■ **Work request**
Reproduce the rows from their very start through the line containing "ostalog, usmjeren na", both ends included, and leave the pictures out of your answer.

■ **Data supplied**
+ + + +

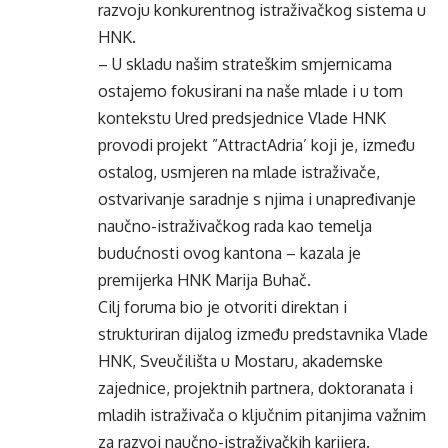
razvoju konkurentnog istraživačkog sistema u
HNK.
– U skladu našim strateškim smjernicama
ostajemo fokusirani na naše mlade i u tom
kontekstu Ured predsjednice Vlade HNK
provodi projekt ”AttractAdria’ koji je, između
ostalog, usmjeren na mlade istraživače,
ostvarivanje saradnje s njima i unapređivanje
naučno-istraživačkog rada kao temelja
budućnosti ovog kantona – kazala je
premijerka HNK Marija Buhač.
Cilj foruma bio je otvoriti direktan i
strukturiran dijalog između predstavnika Vlade
HNK, Sveučilišta u Mostaru, akademske
zajednice, projektnih partnera, doktoranata i
mladih istraživača o ključnim pitanjima važnim
za razvoj naučno-istraživačkih karijera.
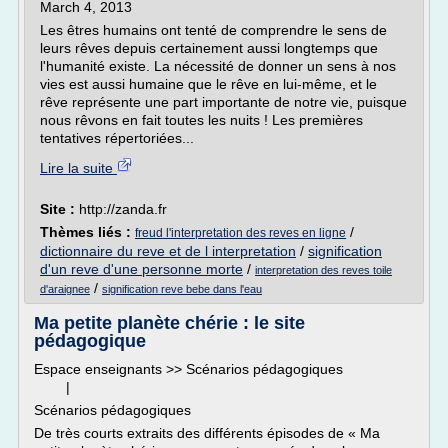
March 4, 2013
Les êtres humains ont tenté de comprendre le sens de
leurs rêves depuis certainement aussi longtemps que
l'humanité existe. La nécessité de donner un sens à nos
vies est aussi humaine que le rêve en lui-même, et le
rêve représente une part importante de notre vie, puisque
nous rêvons en fait toutes les nuits ! Les premières
tentatives répertoriées...
Lire la suite
Site :
http://zanda.fr
Thèmes liés :
/
freud l'interpretation des reves en ligne
dictionnaire du reve et de l interpretation
/
signification
d'un reve d'une personne morte
/
interpretation des reves toile
/
d'araignee
signification reve bebe dans l'eau
Ma petite planète chérie : le site
pédagogique
Espace enseignants >> Scénarios pédagogiques
|
Scénarios pédagogiques
De très courts extraits des différents épisodes de « Ma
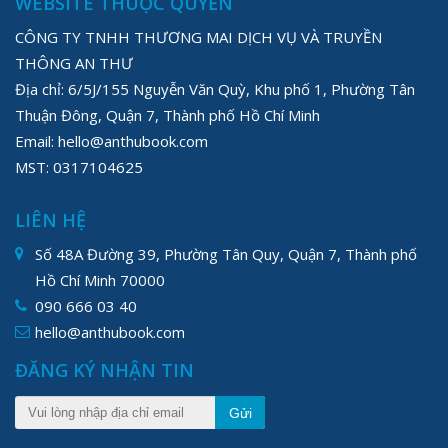
WEBSITE THUỘC QUYỀN
CÔNG TY TNHH THƯƠNG MAI DỊCH VỤ VÀ TRUYỀN
THÔNG AN THƯ
Địa chỉ: 6/5J/155 Nguyễn Văn Quỳ, Khu phố 1, Phường Tân
Thuận Đông, Quận 7, Thành phố Hồ Chí Minh
Email: hello@anthubook.com
MST: 0317104625
LIÊN HỆ
Số 48A Đường 39, Phường Tân Quy, Quận 7, Thành phố
Hồ Chí Minh 70000
090 666 03 40
hello@anthubook.com
ĐĂNG KÝ NHẬN TIN
Gửi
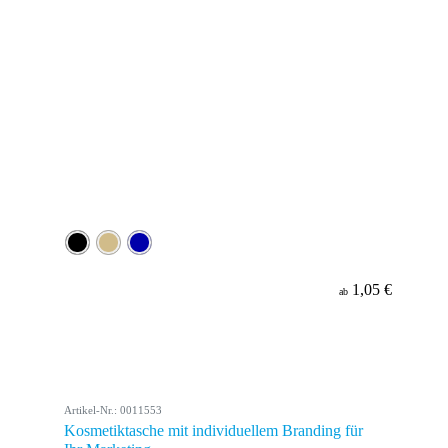
1,05 €
ab
Artikel-Nr.: 0011553
Kosmetiktasche mit individuellem Branding für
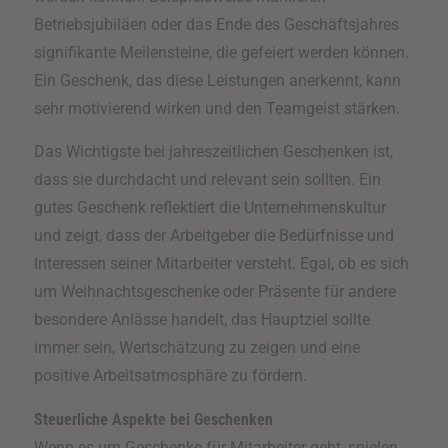
Betriebsjubiläen oder das Ende des Geschäftsjahres
signifikante Meilensteine, die gefeiert werden können.
Ein Geschenk, das diese Leistungen anerkennt, kann
sehr motivierend wirken und den Teamgeist stärken.
Das Wichtigste bei jahreszeitlichen Geschenken ist,
dass sie durchdacht und relevant sein sollten. Ein
gutes Geschenk reflektiert die Unternehmenskultur
und zeigt, dass der Arbeitgeber die Bedürfnisse und
Interessen seiner Mitarbeiter versteht. Egal, ob es sich
um Weihnachtsgeschenke oder Präsente für andere
besondere Anlässe handelt, das Hauptziel sollte
immer sein, Wertschätzung zu zeigen und eine
positive Arbeitsatmosphäre zu fördern.
Steuerliche Aspekte bei Geschenken
Wenn es um Geschenke für Mitarbeiter geht, spielen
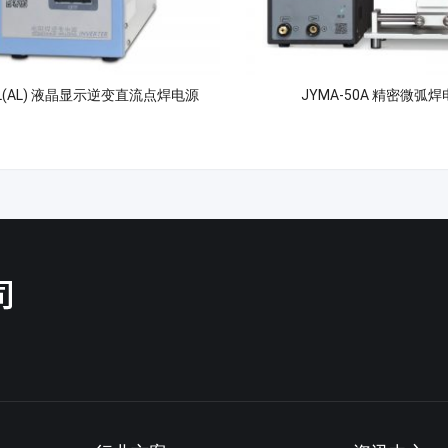
03L(AL) 液晶显示逆变直流点焊电源
JYMA-50A 精密微弧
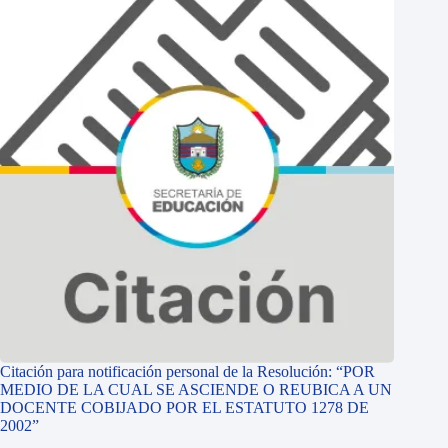
Citación para notificación personal de la Resolución: “POR
MEDIO DE LA CUAL SE ASCIENDE O REUBICA A UN
DOCENTE COBIJADO POR EL ESTATUTO 1278 DE
2002”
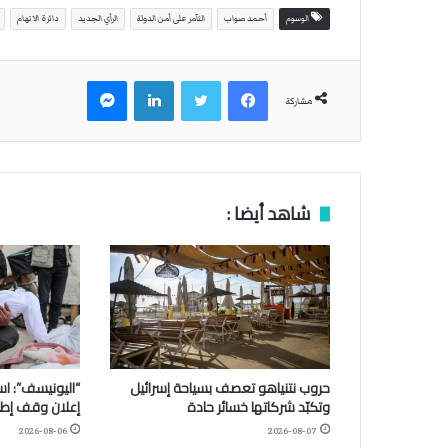
الوسوم
أحمد صواب
التآمر على أمن الدولة
الرأي الجديد
دائرة الاتهام
فيسبوك
تويتر
لينكدإن
ماسنجر
مشاركة
شاهد أيضا :
حروب نتنياهو تعصف بسياحة إسرائيل
وتكبّد شركاتها خسائر حادة
إعلان وقف إطلا
2026-08-06
2026-08-07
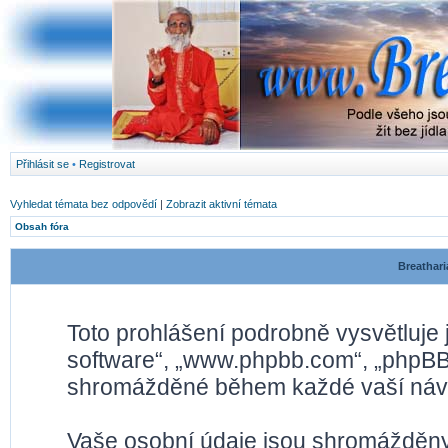
Přihlásit se
•
Registrovat
Vyhledat témata bez odpovědí
|
Zobrazit aktivní témata
Obsah fóra
Breathari
Toto prohlášení podrobně vysvětluje
software“, „www.phpbb.com“, „phpBB 
shromážděné během každé vaší náv
Vaše osobní údaje jsou shromážděny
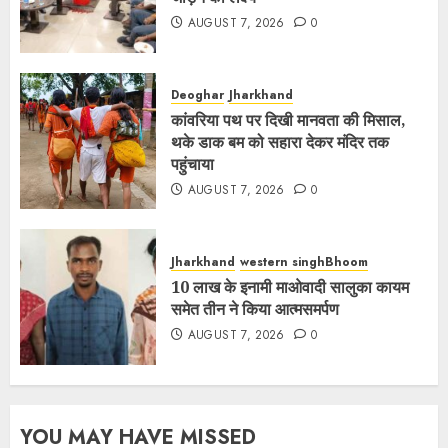
AUGUST 7, 2026
0
Deoghar
Jharkhand
कांवरिया पथ पर दिखी मानवता की मिसाल,
थके डाक बम को सहारा देकर मंदिर तक
पहुंचाया
AUGUST 7, 2026
0
Jharkhand
western singhBhoom
10 लाख के इनामी माओवादी सालुका कायम
समेत तीन ने किया आत्मसमर्पण
AUGUST 7, 2026
0
YOU MAY HAVE MISSED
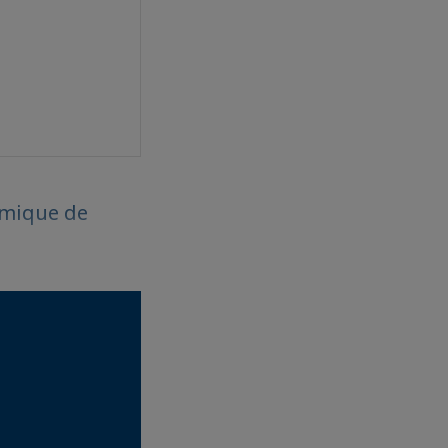
omique de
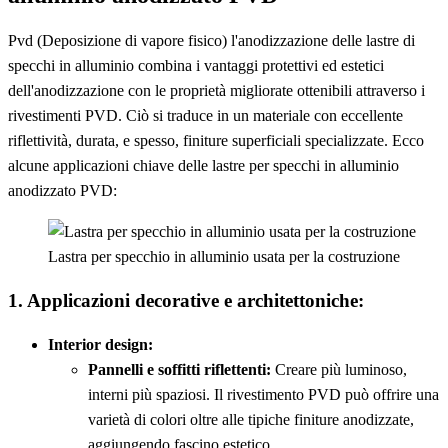
Pvd (Deposizione di vapore fisico) l'anodizzazione delle lastre di
specchi in alluminio combina i vantaggi protettivi ed estetici
dell'anodizzazione con le proprietà migliorate ottenibili attraverso i
rivestimenti PVD. Ciò si traduce in un materiale con eccellente
riflettività, durata, e spesso, finiture superficiali specializzate. Ecco
alcune applicazioni chiave delle lastre per specchi in alluminio
anodizzato PVD:
Lastra per specchio in alluminio usata per la costruzione
1. Applicazioni decorative e architettoniche:
Interior design:
Pannelli e soffitti riflettenti:
Creare più luminoso,
interni più spaziosi. Il rivestimento PVD può offrire una
varietà di colori oltre alle tipiche finiture anodizzate,
aggiungendo fascino estetico.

+ + + +

■ **Completed exercise**
razvoju konkurentnog istraživačkog sistema u
HNK.
– U skladu našim strateškim smjernicama
ostajemo fokusirani na naše mlade i u tom
kontekstu Ured predsjednice Vlade HNK
provodi projekt ”AttractAdria’ koji je, između
ostalog, usmjeren na mlade istraživače,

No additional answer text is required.